D K Bhaskar, coordinator of the Kisan Vikas Samiti said that in the first year, there were 200 farmers but today over 456 farmers are benefitting from this concept of collective organic farming. “Use of chemicals causes damage to the environment. And, humans are responsible for it. The purpose of our committee is to eliminate the utilisation of such harmful chemicals and promote benefits of organic farming by making it profitable.”

Agricultural scientist, Birbal Sahoo of Krishi Vigyan Kendra, Kanker says that, “Our farmers are returning to this ancient cultivation technique called organic farming. With increased demand of organic products all over the world, this natural method is gradually being accepted as a profitable deal among Indian farmers. Our objective is to provide them both recognition and profit.”

Farmers in Gotulmuda village, who follow the organic farming techniques, have to spend ` 4,000 per acre to produce 10 to 12 quintals of rice. On the other hand, chemical farming costs farmers anything between 8,000 to 9,000 for production of approximately 17 to 18 quintals of rice. The negative impact of chemicals on soil productivity, on health of humans and environment is immense.
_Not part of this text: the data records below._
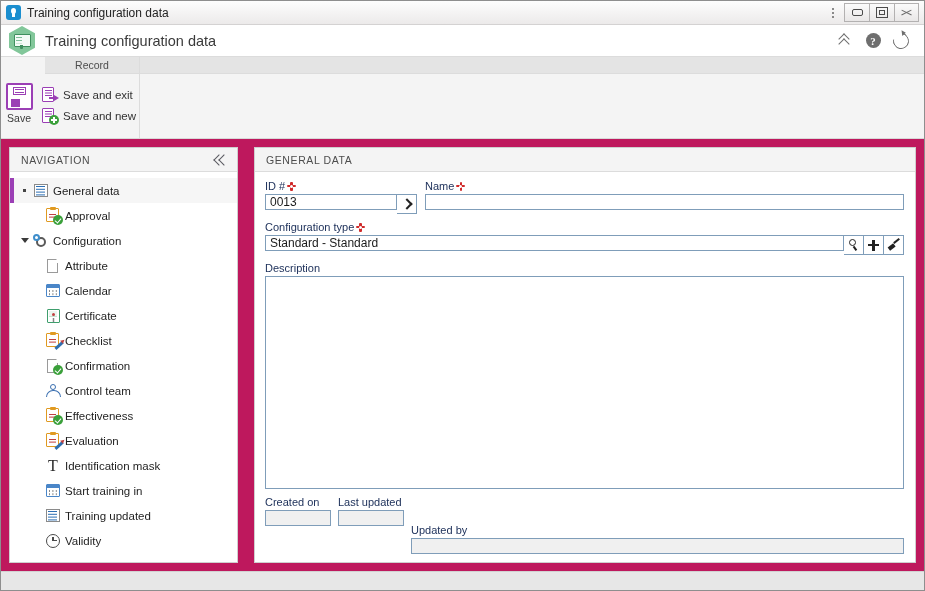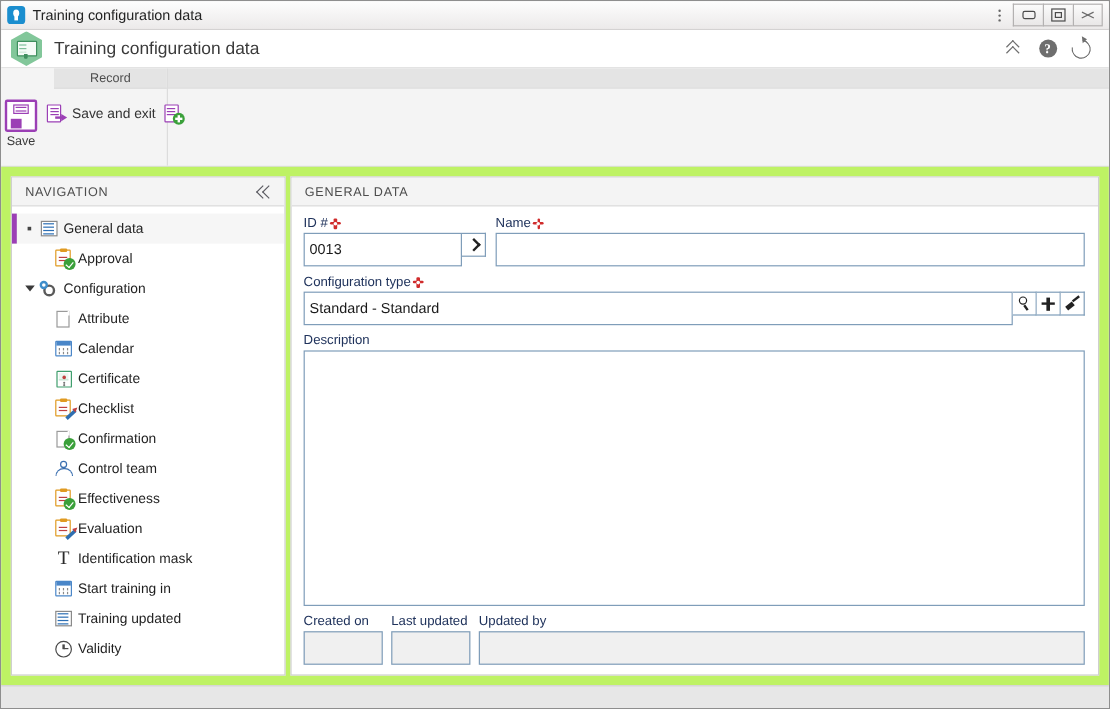"Save and exit" .small-btns { flex-direction: row -> column }
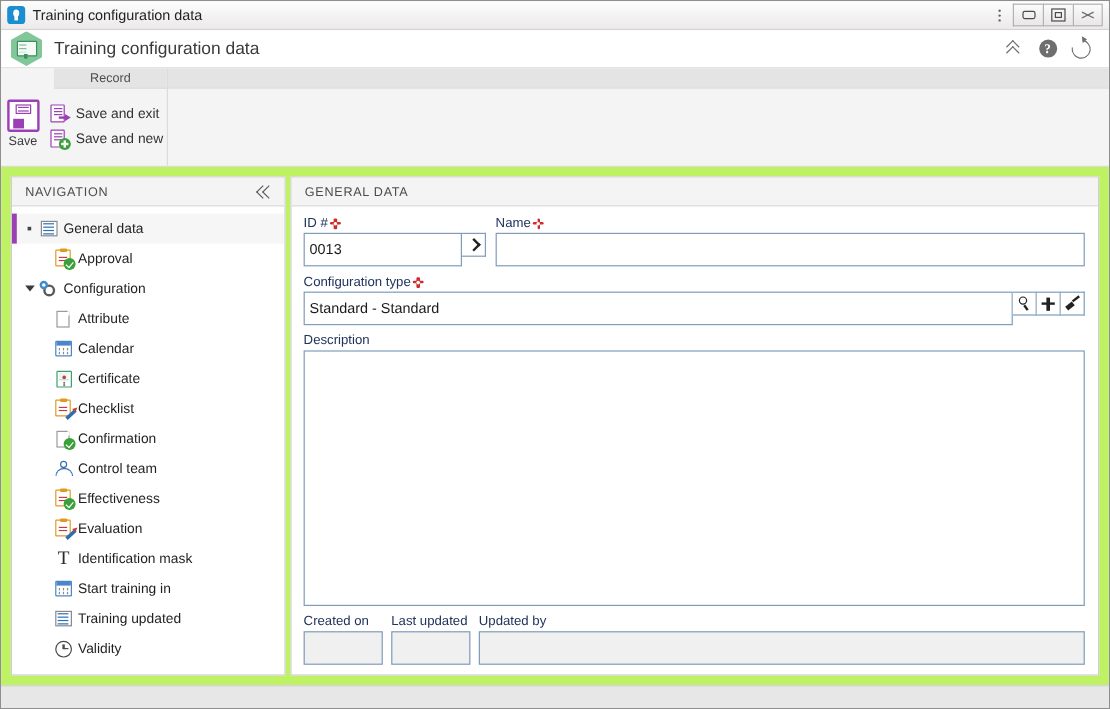"NAVIGATION" .main { background: #bef264 -> #be185d; gap: 4px -> 16px }
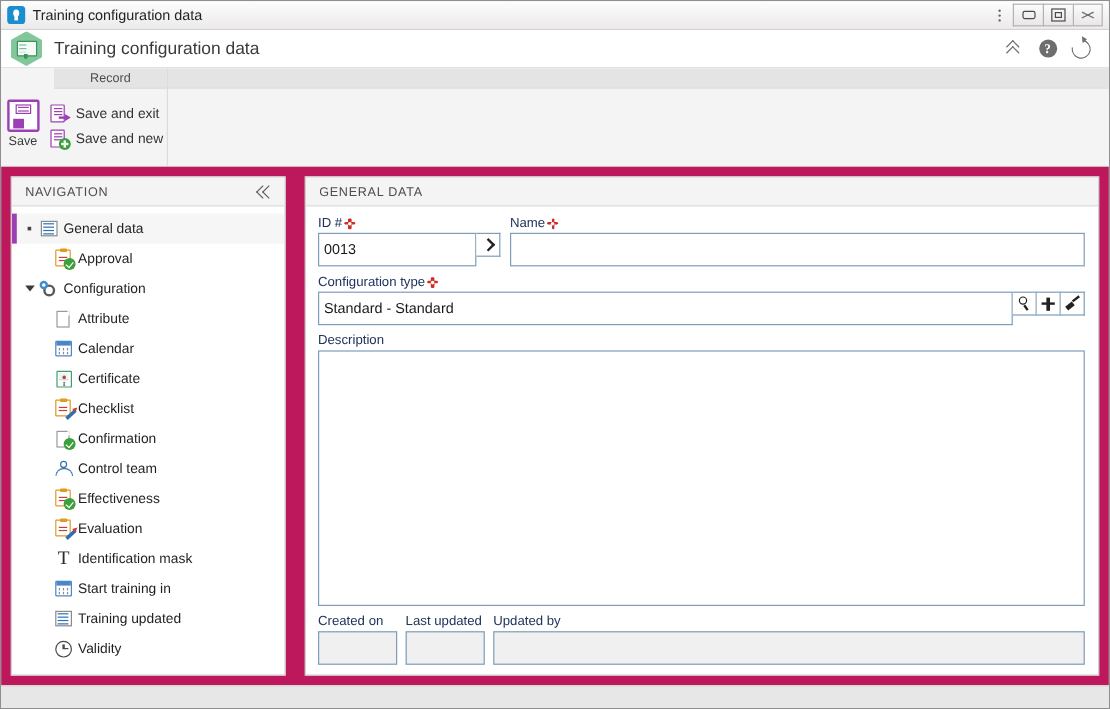"0013" .inp { height: 28px -> 16px }
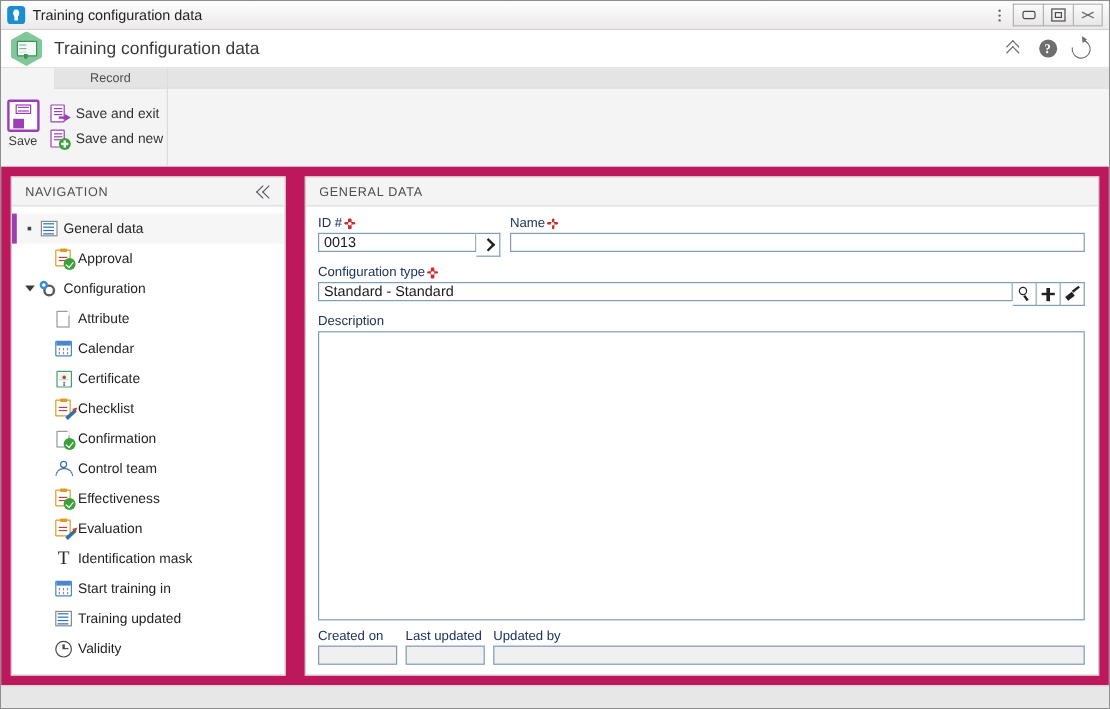"Updated by" div.fld { margin-top: none -> 28px }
The monetary, environment and health benefits of the organic farming are being recognized at national as well as international platforms. Farmers in Chhattisgarh are undoubtedly benefitting from this recognition, however, they still feel that they are not receiving the right price for their crops. Other than making organic farming popular by announcing various schemes, both the state and central government are required to take steps to provide farmers fair price for their organic crops.